# Problem to solve
Return all lines from the entries below in which the word "CROSS" is present.

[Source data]
---

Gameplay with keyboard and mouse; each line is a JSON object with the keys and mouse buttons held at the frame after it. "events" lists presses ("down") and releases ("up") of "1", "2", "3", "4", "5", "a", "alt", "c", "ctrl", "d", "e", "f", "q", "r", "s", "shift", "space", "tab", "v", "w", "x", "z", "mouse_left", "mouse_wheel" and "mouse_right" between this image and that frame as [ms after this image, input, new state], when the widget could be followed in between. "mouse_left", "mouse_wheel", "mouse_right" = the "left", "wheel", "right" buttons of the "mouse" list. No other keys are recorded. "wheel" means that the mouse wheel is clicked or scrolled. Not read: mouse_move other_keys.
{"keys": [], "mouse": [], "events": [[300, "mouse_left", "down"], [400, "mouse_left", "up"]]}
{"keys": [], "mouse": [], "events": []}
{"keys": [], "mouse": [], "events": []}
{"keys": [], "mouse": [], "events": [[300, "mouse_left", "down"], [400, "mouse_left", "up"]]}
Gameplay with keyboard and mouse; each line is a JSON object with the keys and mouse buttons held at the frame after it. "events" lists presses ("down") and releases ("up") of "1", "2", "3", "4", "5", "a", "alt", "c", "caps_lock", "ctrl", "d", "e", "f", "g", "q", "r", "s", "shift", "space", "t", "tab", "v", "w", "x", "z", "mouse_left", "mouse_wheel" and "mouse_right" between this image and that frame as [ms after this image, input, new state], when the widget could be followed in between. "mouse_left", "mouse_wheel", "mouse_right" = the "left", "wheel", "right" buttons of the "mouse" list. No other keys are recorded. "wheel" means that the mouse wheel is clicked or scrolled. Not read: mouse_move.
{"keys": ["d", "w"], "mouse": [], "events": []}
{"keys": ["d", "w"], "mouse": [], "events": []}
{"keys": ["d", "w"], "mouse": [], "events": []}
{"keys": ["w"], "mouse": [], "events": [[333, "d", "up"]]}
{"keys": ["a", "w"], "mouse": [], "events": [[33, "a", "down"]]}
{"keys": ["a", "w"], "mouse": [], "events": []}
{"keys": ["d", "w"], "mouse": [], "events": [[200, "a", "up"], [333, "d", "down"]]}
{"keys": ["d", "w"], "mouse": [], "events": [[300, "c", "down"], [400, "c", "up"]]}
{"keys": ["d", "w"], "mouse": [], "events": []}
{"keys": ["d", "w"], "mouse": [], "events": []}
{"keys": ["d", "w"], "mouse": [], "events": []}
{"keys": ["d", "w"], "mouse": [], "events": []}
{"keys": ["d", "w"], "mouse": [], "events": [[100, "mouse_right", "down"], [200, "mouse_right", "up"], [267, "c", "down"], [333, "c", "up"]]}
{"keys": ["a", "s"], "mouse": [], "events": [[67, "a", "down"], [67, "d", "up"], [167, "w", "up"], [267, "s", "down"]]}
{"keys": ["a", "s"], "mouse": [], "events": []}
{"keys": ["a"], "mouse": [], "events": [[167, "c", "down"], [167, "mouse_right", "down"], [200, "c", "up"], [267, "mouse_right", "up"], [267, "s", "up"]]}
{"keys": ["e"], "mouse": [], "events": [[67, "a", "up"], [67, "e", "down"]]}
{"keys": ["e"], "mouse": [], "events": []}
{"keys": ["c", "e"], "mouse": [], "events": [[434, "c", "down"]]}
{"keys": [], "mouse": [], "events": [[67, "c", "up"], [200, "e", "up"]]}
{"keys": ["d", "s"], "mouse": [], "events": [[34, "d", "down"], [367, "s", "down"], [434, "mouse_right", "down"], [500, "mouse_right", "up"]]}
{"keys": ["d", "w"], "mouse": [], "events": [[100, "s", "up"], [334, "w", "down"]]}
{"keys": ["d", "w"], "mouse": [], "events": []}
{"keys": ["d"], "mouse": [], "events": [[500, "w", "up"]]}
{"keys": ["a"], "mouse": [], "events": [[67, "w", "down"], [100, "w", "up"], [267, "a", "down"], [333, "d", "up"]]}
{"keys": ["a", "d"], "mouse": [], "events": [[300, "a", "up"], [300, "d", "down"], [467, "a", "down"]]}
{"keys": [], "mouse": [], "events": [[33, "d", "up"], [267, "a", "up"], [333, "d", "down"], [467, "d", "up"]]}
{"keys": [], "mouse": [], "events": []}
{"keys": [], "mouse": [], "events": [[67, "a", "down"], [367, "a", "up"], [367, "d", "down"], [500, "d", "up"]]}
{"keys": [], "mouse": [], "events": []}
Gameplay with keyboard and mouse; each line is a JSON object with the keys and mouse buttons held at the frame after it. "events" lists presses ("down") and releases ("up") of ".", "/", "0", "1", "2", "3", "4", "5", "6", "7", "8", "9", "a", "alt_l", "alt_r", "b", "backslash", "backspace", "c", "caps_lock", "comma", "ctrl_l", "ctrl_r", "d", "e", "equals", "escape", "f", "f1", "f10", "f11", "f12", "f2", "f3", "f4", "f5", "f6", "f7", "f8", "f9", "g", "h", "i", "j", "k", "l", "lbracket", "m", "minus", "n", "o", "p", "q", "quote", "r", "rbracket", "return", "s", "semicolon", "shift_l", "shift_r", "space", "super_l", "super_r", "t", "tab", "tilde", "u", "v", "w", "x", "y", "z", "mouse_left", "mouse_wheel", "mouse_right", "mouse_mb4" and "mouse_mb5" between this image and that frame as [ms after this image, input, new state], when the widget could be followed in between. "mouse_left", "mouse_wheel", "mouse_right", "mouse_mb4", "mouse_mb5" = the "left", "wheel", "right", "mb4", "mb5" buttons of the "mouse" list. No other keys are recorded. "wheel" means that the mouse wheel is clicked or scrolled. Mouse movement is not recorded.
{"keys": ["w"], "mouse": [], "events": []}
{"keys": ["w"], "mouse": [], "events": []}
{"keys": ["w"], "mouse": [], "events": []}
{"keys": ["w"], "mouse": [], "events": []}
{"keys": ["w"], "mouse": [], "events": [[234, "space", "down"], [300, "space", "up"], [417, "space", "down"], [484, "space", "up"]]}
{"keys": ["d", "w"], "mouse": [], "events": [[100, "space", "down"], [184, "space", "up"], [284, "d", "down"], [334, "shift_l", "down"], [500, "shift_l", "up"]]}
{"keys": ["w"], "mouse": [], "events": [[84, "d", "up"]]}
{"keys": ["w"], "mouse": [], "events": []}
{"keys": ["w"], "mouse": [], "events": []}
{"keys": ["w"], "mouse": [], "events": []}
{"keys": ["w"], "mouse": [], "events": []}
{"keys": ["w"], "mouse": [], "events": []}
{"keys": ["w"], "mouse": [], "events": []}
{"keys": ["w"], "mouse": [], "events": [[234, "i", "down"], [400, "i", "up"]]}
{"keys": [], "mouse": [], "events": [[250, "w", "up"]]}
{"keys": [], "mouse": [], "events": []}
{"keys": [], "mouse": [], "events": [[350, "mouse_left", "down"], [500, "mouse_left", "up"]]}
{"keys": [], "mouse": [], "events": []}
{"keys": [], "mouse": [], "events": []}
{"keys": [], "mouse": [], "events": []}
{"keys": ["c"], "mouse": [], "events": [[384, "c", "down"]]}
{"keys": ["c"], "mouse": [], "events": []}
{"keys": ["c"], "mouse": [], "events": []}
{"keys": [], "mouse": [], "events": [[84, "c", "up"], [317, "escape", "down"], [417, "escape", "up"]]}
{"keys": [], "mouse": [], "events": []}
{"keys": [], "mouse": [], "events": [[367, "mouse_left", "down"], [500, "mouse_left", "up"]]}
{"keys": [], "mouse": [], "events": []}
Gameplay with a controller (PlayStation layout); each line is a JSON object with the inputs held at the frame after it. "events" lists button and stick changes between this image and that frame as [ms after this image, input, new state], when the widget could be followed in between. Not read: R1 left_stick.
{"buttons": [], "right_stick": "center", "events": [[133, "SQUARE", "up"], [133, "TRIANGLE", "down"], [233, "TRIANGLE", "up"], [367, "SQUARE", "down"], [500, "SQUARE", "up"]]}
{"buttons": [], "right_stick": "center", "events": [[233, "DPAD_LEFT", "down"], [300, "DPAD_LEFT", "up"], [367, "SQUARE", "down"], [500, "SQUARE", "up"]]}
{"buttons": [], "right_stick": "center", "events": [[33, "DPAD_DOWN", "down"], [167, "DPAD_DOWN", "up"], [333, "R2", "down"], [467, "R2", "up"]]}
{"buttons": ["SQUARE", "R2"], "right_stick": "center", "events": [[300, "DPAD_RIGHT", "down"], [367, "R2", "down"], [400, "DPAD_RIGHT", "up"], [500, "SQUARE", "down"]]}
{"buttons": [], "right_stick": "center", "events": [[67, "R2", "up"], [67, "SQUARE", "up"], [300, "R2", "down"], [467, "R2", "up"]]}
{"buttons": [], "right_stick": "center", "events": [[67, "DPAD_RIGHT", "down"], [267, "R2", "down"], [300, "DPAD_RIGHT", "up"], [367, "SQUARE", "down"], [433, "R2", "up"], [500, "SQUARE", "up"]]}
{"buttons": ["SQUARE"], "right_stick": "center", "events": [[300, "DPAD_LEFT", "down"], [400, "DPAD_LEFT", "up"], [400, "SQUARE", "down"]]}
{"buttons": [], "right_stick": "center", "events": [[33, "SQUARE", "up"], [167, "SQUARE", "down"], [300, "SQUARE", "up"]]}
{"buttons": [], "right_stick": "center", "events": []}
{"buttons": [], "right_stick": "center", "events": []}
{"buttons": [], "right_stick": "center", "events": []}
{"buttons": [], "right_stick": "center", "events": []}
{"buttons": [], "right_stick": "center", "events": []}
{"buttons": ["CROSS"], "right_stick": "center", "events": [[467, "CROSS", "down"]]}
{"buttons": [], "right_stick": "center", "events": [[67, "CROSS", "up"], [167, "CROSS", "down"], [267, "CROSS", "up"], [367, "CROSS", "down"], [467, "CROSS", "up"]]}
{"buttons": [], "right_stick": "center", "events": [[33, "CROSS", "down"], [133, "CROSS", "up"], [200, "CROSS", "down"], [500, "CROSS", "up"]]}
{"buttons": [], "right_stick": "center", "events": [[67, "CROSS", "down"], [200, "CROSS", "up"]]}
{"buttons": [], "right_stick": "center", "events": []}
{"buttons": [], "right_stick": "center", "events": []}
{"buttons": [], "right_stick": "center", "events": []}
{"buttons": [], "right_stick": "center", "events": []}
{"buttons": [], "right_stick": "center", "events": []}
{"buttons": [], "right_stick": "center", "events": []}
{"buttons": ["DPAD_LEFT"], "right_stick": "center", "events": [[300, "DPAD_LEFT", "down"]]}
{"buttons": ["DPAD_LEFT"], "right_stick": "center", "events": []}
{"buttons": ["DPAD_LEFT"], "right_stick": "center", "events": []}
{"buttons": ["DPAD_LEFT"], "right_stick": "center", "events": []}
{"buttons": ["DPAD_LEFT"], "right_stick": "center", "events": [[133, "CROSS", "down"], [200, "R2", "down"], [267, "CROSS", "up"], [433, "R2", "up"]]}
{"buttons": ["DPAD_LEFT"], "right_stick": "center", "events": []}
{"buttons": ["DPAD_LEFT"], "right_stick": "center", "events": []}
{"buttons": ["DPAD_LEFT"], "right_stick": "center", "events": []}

---

# Solution below
{"buttons": ["CROSS"], "right_stick": "center", "events": [[467, "CROSS", "down"]]}
{"buttons": [], "right_stick": "center", "events": [[67, "CROSS", "up"], [167, "CROSS", "down"], [267, "CROSS", "up"], [367, "CROSS", "down"], [467, "CROSS", "up"]]}
{"buttons": [], "right_stick": "center", "events": [[33, "CROSS", "down"], [133, "CROSS", "up"], [200, "CROSS", "down"], [500, "CROSS", "up"]]}
{"buttons": [], "right_stick": "center", "events": [[67, "CROSS", "down"], [200, "CROSS", "up"]]}
{"buttons": ["DPAD_LEFT"], "right_stick": "center", "events": [[133, "CROSS", "down"], [200, "R2", "down"], [267, "CROSS", "up"], [433, "R2", "up"]]}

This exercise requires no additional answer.